Ciuman bagi Orang yang Berpuasa

حَدَّثَنَا هَنَّادٌ وَقُتَيْبَةُ قَالَا حَدَّثَنَا أَبُو الْأَحْوَصِ عَنْ زِيَادِ بْنِ عِلَاقَةَ عَنْ عَمْرِو بْنِ مَيْمُونٍ عَنْ عَائِشَةَ أَنَّ النَّبِيَّ صَلَّى اللَّهُ عَلَيْهِ وَسَلَّمَ كَانَ يُقَبِّلُ فِي شَهْرِ الصَّوْمِ

Hannad dan Qutaibah menceritakan kepada kami, mereka berkata, "Abu Al Ahwash memberitahukan kepada kami dari Ziyad bin ilaqah, dari Amr bin Maimun, dari Aisyah: Nabi SAW mencium(nya) pada bulan Ramadhan. Shahih: Ibnu Majah (1683), Shahih Muslim, dan Shahih Bukhari (semisalnya)

Masalah yang sama diriwayatkan pula oleh Umar bin Al Khaththab, Hafshah, Abu Sa'id, Ummu Salamah, Ibnu Abbas, Anas, dan Abu Hurairah. Abu Isa berkata, "Hadits Aisyah adalah hadits hasan shahih. "

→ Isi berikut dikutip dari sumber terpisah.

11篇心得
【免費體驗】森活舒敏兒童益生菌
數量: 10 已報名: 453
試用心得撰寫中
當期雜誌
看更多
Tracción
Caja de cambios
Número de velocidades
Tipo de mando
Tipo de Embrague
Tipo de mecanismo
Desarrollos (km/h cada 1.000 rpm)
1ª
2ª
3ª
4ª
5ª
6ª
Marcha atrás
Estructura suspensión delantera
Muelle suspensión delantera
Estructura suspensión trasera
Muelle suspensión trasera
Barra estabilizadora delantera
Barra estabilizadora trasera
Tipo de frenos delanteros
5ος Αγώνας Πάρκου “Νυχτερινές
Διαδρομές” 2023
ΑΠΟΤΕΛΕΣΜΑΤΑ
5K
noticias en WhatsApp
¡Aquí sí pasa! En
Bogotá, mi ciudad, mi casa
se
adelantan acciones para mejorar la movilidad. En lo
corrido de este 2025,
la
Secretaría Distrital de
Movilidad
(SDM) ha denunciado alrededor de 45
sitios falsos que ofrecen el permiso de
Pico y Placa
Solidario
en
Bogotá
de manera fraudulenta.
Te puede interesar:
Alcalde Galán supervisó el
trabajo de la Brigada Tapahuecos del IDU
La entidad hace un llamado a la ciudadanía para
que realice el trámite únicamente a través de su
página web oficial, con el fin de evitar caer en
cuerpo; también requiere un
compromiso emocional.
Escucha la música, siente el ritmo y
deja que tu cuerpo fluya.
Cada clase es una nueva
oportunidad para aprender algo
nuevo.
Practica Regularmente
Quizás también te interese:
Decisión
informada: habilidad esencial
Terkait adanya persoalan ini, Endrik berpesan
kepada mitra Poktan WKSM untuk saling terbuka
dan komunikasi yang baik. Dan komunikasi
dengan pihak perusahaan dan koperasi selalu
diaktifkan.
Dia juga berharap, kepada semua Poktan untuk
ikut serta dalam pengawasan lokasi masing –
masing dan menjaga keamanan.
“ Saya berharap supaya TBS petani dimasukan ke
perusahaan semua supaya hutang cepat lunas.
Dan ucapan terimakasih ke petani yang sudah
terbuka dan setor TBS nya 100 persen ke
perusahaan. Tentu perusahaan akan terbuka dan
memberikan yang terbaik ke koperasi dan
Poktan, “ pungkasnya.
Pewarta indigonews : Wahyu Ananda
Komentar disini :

Para ulama dari kalangan sahabat Nabi SAW dan yang lain berbeda pendapat tentang hukum ciuman bagi orang yang berpuasa. Sebagian sahabat Nabi SAW memberi keringanan berciuman kepada orang yang sudah tua dan tidak memberi keringanan kepada orang yang masih muda,

karena khawatir orang yang masih muda tidak bisa menahan puasanya. Menurut mereka bersinggungan kulit lebih berat. Sebahagian ulama berpendapat bahwa berciuman itu mengurangi pahala, akan tetapi tidak membatalkan puasa.

Mereka berpendapat, bagi orang berpuasa yang mampu menjaga hawa nafsunya, maka ia boleh berciuman. Tetapi yang tidak bisa menjaga hawa nafsunya maka hendaknya meninggalkan ciuman saat puasa, agar puasanya bisa selamat. Itulah pendapat Sufyan Ats-Tsauri dan Asy-Syafi'i.